▸ **Task objective**
Only the closing stretch of the material is wanted: the line containing "(551, 256) none" and every line after it, transcribed exactly.

····················

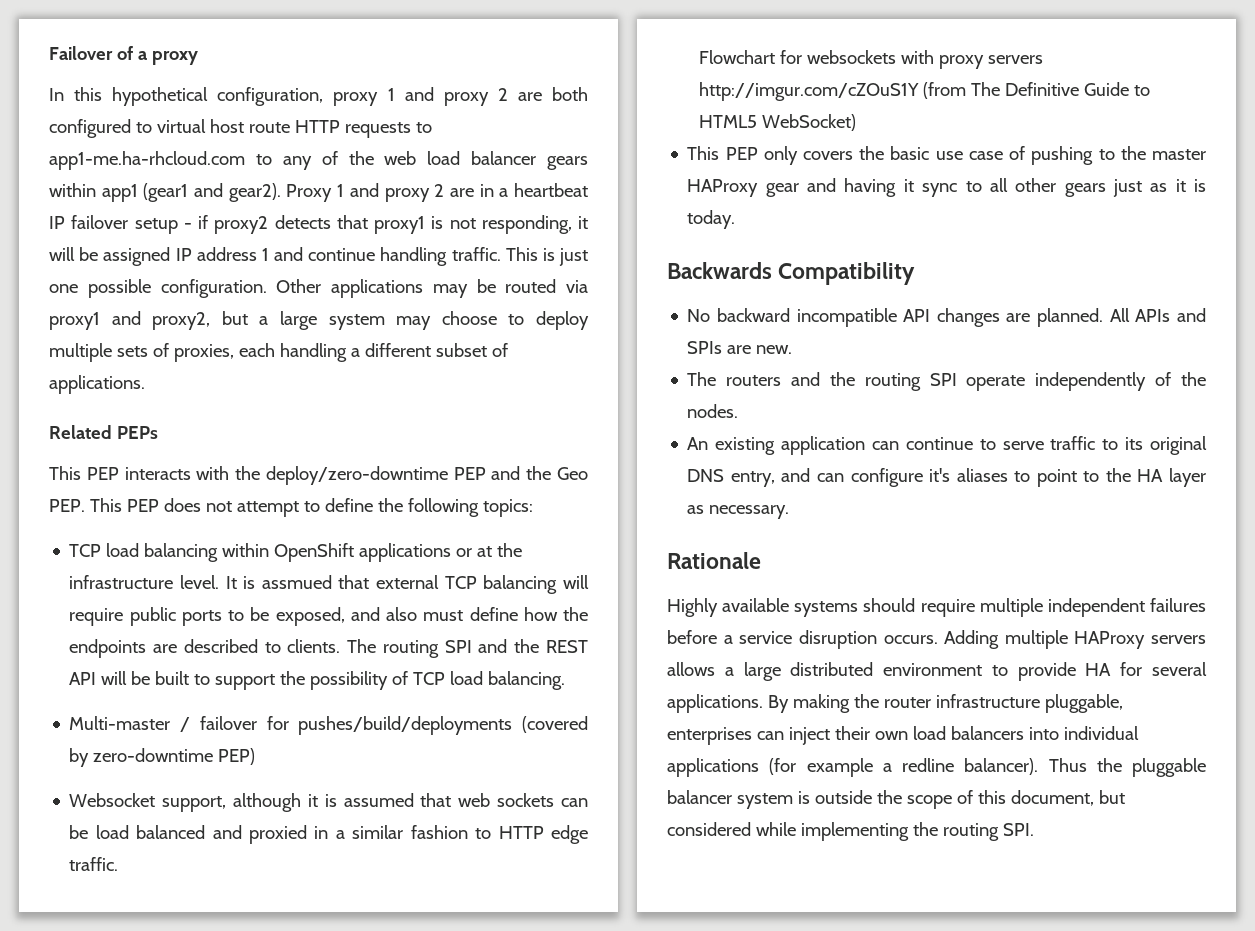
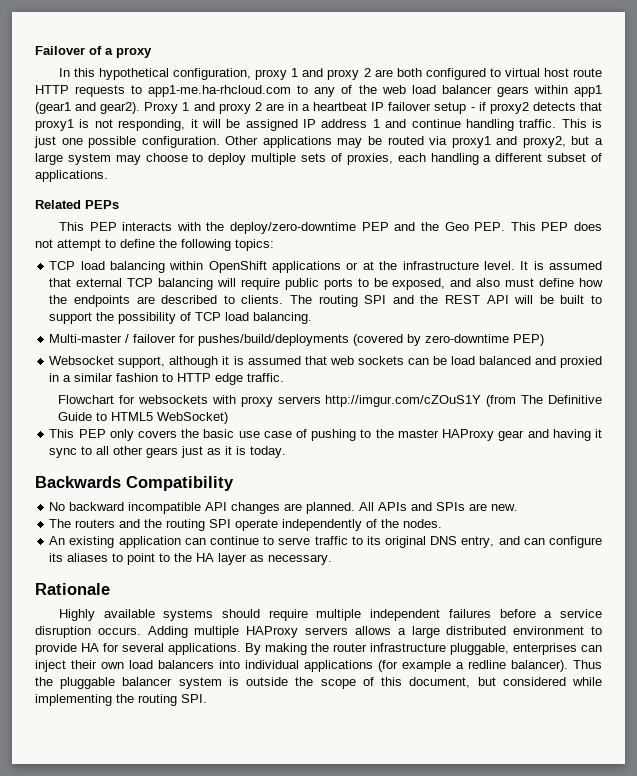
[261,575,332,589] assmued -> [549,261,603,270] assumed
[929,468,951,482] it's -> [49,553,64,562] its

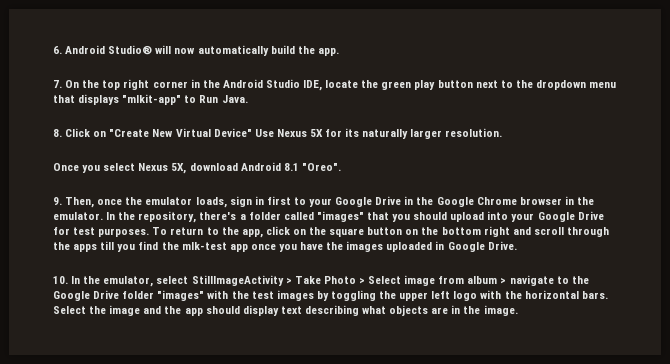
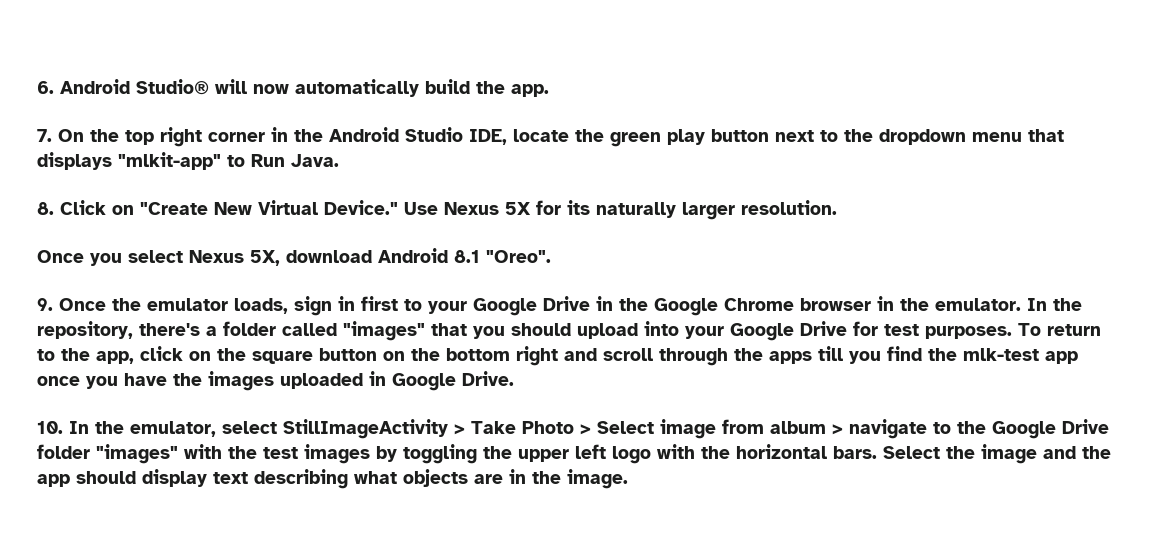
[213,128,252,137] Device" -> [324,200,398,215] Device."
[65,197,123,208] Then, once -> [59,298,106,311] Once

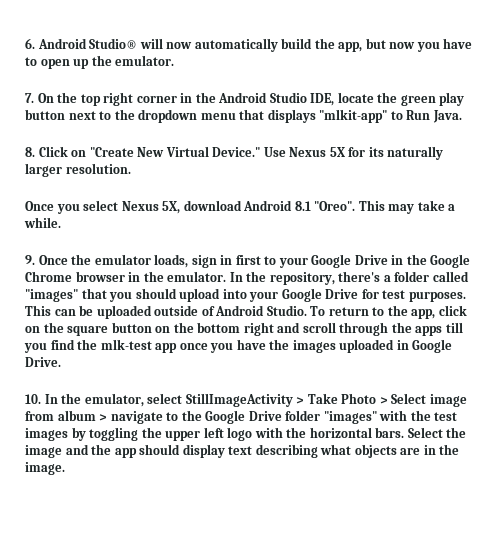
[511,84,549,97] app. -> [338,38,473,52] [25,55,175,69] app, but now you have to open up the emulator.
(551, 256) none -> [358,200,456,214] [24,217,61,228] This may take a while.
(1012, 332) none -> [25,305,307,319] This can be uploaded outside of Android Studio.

····················

▸ **Exercise result**
(551, 256) none -> [358,200,456,214] [24,217,61,228] This may take a while.
(1012, 332) none -> [25,305,307,319] This can be uploaded outside of Android Studio.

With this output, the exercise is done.